Top 7 Targeted Ports # Events
-------------------------------------- -----------
445 (microsoft-ds ) 58
139 (netbios-ssn) 4
137 (netbios-ns) 3
6346 (gnutella-svc ) 3
1026 (unknown) 1
1027 (unknown) 1
2428 (ott ) 1
 
..

thanks for that capaill. very interesting.

Be interested to see what symantec determine as an actual attack. i.e, In stats Ive read from the honeynet, when breaking up statistics, they make no distinction between a failed login due to an incorrect password and an actual attempted hack, although they do make this point clear.


With similar in mind are you running any P2P programs, I see a gnutella port attack in there, I wonder is an incoming search of your shared drive recognised as an attack?

Will investigate further anyway. nice one.

There was a great article in the business post a few months ago on the honeynet where they discovered that a large percentage of attempted hacks came from IPs that were assigned to corporates in Ireland.
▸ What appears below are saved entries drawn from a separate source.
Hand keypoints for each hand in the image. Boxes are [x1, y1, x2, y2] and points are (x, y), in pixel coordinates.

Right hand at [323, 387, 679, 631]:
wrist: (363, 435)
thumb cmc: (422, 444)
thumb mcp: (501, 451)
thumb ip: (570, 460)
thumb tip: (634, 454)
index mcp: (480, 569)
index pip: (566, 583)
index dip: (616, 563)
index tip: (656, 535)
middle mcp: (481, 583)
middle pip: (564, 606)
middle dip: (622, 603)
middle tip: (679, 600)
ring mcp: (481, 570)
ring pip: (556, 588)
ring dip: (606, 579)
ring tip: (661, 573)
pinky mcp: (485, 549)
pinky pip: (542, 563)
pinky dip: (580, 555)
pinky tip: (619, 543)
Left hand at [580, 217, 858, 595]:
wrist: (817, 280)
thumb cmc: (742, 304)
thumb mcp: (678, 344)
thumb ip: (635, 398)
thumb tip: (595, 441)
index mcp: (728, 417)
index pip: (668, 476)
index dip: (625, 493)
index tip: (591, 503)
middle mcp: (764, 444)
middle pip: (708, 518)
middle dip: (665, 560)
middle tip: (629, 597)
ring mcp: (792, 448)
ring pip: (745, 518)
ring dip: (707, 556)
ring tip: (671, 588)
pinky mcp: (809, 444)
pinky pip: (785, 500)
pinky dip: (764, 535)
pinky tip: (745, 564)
Inferring people are sitting on their company laptops at home (or in the office), and were attempting illegal actions using company property, completely oblivious to the fact that they could be opening their employers to all kinds of legal action. A quick whois on some of the IPs in your log may determine same if youre interested and wish to report abuse....
 
Re: ..

Hi Car

The Irish Honeynet project has it's website [broken link removed].

With regards the above logs, no I am not running any P2P applications.
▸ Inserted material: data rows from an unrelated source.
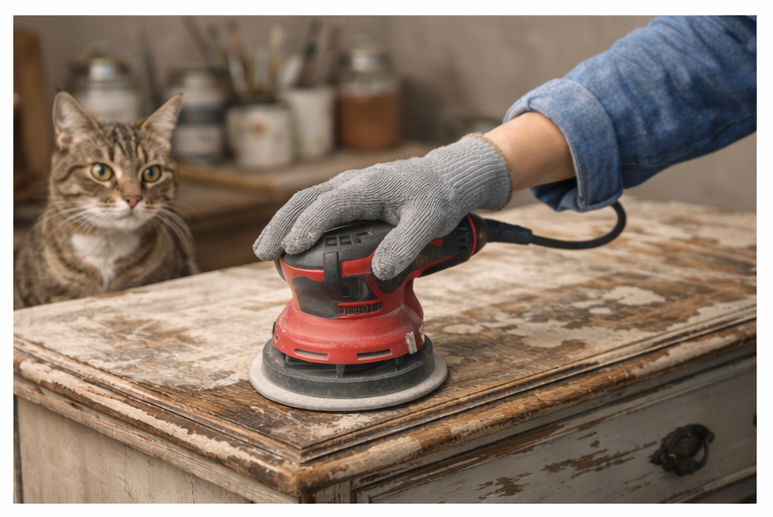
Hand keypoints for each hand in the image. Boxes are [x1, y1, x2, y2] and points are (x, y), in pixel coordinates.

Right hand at [253, 134, 512, 279]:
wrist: (443, 179)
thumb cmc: (436, 198)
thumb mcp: (427, 223)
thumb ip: (404, 246)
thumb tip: (379, 271)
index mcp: (367, 186)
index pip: (329, 205)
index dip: (308, 226)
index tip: (292, 248)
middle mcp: (350, 184)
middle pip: (304, 201)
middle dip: (280, 226)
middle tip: (262, 253)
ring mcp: (346, 189)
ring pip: (304, 202)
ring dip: (282, 224)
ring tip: (265, 251)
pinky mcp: (347, 198)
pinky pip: (315, 208)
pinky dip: (296, 223)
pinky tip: (289, 244)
Don't forget that corporate machines can be compromised without the user knowing about it. Especially laptop users who take their laptops home and connect onto the net without taking any precautions. Indeed I have consulted on a number of sites where the customer did not even have a firewall in place and of those that did, few of them knew how to manage it.
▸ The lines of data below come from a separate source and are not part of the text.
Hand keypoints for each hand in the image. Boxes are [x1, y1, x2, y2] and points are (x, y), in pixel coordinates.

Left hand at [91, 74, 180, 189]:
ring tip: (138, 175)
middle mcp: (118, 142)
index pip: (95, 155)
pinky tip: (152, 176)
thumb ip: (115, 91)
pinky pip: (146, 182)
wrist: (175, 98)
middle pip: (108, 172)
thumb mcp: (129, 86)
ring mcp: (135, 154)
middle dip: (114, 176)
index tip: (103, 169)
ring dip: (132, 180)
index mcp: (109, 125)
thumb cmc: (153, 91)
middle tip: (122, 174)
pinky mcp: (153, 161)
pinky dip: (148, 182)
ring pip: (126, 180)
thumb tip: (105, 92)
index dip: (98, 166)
Have done the abuse thing before and to be honest most network admins don't even acknowledge the request. From time to time I use www.dshield.org to report persistent troublesome IPs. Dshield is a well reputed centralised attack correlation centre that takes information in from people aprund the world and then reports persistent abusers to thie ISPs/network admins for action.

C
 
Re: firewall

The email is in plain english and tells you what type of attacks/probes your firewall recorded.

...

From: analyzer@symantec.com [mailto:analyzer@symantec.com]
Subject: Symantec DeepSight Analyzer Scheduled Summary (76 new events).

DeepSight Analyzer Daily Summary
Event Activity Report for capaill.
Date Range: 2/19/2005 11:35:50 AM - 2/20/2005 11:00:00 AM GMT

Time of last upload: Feb 20 2005 10:49AM
New events since last report: 76
Total number of events reported: 493
Number of new distinct attacking IP's: 57

Top Attacks Since Last Report Severity Count Last Event Date
-------------------------------------- -------- ----- ------------------
Generic Connection Denied Event Low 76 2/20/05 9:00 AM

Top 7 Attacking IP's # Events
-------------------------------------- -----------
195.218.21.171 3
195.218.26.50 3
195.218.27.37 3
195.218.29.12 3
67.18.222.234 2
70.68.45.96 2
169.254.176.108 2

Top 5 Attacking Countries # Events
-------------------------------------- -----------
Luxembourg 26
United States 18
United Kingdom 9
Ireland 6

Top 7 Targeted Ports # Events
-------------------------------------- -----------
445 (microsoft-ds ) 58
139 (netbios-ssn) 4
137 (netbios-ns) 3
6346 (gnutella-svc ) 3
1026 (unknown) 1
1027 (unknown) 1
2428 (ott ) 1


I doubt that many non computer professionals would consider the report above to be "plain English" to be honest.